Potter fans began describing Rowling in extreme terms borrowed from her own canon: she was Lord Voldemort; she was a Death Eater. Millennials and Gen-Zers, normally pilloried for advocating “self-care” and “kindness”, turned nasty. One requested: “Pls kill her for my 18th birthday.” Rather than defending her, Radcliffe, Grint, Watson and other Harry Potter actors soon made clear their distaste for Rowling’s views. “I want my trans followers to know that I and so many other people around the world see you, respect you and love you for who you are,” Watson said.

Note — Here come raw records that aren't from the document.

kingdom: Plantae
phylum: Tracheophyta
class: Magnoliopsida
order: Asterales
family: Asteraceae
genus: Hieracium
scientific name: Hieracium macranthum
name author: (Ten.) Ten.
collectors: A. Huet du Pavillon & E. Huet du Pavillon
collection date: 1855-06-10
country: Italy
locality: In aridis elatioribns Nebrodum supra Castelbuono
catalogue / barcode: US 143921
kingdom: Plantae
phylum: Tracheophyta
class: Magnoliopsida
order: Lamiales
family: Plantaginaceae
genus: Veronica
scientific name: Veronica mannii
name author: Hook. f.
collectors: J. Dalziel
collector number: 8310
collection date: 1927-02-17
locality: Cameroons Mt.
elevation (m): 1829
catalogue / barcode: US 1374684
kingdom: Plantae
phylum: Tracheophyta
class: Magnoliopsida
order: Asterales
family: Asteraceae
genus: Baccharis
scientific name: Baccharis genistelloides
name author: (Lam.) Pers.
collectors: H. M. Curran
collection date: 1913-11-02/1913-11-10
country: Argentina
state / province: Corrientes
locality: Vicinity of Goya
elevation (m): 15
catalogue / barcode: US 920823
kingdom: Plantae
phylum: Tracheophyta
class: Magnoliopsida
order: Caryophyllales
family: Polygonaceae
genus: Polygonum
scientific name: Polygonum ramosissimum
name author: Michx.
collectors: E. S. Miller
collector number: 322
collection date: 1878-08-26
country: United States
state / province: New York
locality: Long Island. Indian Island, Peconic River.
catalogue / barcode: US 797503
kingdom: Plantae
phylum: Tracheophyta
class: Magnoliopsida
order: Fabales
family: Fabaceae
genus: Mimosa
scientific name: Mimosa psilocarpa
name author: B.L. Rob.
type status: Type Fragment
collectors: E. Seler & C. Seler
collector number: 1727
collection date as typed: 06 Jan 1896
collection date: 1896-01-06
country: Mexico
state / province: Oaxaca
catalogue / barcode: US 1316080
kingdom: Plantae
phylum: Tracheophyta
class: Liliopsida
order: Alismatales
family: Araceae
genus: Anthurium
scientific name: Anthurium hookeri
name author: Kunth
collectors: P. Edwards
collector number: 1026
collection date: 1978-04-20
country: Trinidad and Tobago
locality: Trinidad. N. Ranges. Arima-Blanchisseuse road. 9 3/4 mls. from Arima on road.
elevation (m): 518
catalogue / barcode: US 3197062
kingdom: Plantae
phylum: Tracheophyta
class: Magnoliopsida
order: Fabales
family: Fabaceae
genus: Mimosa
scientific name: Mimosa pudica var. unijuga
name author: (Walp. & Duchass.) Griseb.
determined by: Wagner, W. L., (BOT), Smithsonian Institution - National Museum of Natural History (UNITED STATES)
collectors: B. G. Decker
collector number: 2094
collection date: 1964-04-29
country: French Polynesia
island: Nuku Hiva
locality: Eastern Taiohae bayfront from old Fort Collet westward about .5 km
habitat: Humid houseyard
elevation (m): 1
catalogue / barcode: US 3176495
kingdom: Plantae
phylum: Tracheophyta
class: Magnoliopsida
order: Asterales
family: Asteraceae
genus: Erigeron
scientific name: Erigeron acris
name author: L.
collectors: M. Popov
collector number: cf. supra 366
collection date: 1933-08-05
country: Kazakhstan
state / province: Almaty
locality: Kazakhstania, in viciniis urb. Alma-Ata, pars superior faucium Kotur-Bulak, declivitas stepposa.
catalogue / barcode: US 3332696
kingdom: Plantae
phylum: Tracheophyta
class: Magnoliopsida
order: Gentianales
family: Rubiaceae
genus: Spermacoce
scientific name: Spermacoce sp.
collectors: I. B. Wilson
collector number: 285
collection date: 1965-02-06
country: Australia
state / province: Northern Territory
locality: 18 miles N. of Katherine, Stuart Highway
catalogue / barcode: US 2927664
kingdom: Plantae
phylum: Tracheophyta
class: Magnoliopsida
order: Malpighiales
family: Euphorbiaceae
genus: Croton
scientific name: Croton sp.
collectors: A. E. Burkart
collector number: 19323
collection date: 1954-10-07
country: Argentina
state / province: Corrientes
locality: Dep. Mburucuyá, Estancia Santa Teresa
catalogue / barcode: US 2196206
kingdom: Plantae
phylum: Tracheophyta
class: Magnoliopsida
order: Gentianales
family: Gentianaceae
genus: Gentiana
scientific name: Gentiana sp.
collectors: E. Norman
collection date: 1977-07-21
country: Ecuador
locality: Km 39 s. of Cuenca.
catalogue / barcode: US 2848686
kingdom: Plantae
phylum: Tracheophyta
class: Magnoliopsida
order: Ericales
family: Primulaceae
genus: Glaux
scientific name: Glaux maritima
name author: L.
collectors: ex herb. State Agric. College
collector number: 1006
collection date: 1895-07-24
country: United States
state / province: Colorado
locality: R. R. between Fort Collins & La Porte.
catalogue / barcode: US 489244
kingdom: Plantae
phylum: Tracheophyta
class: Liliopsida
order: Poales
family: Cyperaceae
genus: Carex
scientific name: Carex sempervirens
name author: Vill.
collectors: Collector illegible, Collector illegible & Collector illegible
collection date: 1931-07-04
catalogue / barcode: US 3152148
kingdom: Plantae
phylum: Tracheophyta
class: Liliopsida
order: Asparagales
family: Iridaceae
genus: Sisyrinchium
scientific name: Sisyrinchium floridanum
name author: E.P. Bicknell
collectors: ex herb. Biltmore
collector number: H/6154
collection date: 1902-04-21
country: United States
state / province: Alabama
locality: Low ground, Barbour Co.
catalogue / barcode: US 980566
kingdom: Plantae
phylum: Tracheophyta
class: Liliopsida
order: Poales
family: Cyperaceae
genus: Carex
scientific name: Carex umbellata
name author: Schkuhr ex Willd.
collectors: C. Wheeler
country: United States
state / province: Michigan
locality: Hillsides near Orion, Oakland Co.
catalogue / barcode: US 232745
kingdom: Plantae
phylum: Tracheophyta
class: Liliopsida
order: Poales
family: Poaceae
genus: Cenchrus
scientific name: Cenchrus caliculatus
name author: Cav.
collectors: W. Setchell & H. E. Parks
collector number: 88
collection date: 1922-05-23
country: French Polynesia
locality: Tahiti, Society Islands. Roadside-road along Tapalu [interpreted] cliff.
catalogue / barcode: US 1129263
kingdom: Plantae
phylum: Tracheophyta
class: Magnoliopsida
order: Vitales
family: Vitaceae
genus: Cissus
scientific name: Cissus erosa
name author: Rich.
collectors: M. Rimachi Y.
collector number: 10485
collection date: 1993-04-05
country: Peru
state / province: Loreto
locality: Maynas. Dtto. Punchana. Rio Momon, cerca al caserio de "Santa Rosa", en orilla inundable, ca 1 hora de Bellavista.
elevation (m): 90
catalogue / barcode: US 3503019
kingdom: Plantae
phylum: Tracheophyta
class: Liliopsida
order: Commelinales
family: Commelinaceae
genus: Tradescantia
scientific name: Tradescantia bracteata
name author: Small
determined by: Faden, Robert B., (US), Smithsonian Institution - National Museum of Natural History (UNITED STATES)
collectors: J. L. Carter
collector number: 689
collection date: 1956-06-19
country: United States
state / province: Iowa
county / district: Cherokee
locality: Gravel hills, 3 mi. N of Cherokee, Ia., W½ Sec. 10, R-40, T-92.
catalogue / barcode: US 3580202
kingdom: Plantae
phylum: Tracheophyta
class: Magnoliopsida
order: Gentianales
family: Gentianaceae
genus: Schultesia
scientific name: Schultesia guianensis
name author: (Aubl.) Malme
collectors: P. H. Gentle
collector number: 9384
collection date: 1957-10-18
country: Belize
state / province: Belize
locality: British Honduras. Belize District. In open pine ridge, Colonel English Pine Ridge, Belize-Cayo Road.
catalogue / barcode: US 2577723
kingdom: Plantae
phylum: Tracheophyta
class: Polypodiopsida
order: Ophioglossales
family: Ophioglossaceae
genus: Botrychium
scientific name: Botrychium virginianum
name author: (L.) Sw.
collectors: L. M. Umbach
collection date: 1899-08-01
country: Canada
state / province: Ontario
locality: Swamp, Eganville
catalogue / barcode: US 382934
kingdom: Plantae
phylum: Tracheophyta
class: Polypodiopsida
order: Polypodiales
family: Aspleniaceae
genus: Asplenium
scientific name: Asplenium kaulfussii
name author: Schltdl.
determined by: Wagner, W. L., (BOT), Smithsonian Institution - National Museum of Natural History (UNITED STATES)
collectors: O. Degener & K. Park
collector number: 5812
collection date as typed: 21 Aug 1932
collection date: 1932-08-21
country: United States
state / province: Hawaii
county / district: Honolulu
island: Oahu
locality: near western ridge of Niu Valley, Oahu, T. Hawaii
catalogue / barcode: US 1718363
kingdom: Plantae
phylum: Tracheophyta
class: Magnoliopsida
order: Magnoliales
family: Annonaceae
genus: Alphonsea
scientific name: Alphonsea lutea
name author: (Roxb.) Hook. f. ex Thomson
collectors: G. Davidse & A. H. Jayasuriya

Among the fans still working through their disappointment in Rowling is Juno Birch, a 27-year-old trans sculptor from Manchester who grew up with the films. “Imagine the amount of trans women who have suffered abuse in changing rooms because of what she’s said,” Birch says. “All I want is just for her to leave us alone. We trans women want to live a normal life and get on with our days. The fact that somebody so powerful and rich is trying to affect our daily life is sad.” A comment by Rowling about trans women, Birch claims, “sends hundreds of people towards me and other trans women in the public eye who receive this amount of hate”.
And again with the myth that trans people are suffering some kind of uniquely appalling levels of persecution – perhaps on the grounds that if you repeat a lie often enough people will start to believe it – when there's absolutely no evidence of this. The only "hate" they're receiving is a refusal to accept their cherished belief that by declaring they're women they really are women.
Yes, Maya Forstater is briefly consulted:
I ask Forstater about the view that the books are about tolerance and love; that they celebrate difference, so Rowling’s wish to exclude trans women from some women’s spaces seems odd. “I see it the other way,” Forstater says. “I think the books are a story about an authoritarian capture of institutions and about the fightback of the truth.”
If the author really can't understand why Rowling might wish to exclude trans women from some women’s spaces, then she's completely failed to grasp what the debate's all about.
I won’t be unfollowing Rowling on Twitter. Like many millennials, I’m a little bemused by her fixation on trans rights, given the tiny size of the community and the hell that trans people often go through. Being able to self-identify your gender is the norm in many countries and there’s little evidence to show natal women have been endangered.
Where to start? Sport, prisons, rape centres. And it's not a fixation on trans rights: it's a fixation on women's rights. The point is, of course, that it's not so much the supposed threat of trans people: it's the fact that self-identifying is so clearly open to exploitation by the unscrupulous. Apart from death and taxes, the other certainty in this life is that some men will use any chance they get to take advantage of women.
Incidentally, I don't see Janice Turner's article in the printed paper. Was this Leaf Arbuthnot piece stuck in as an alternative, as being more trans-friendly?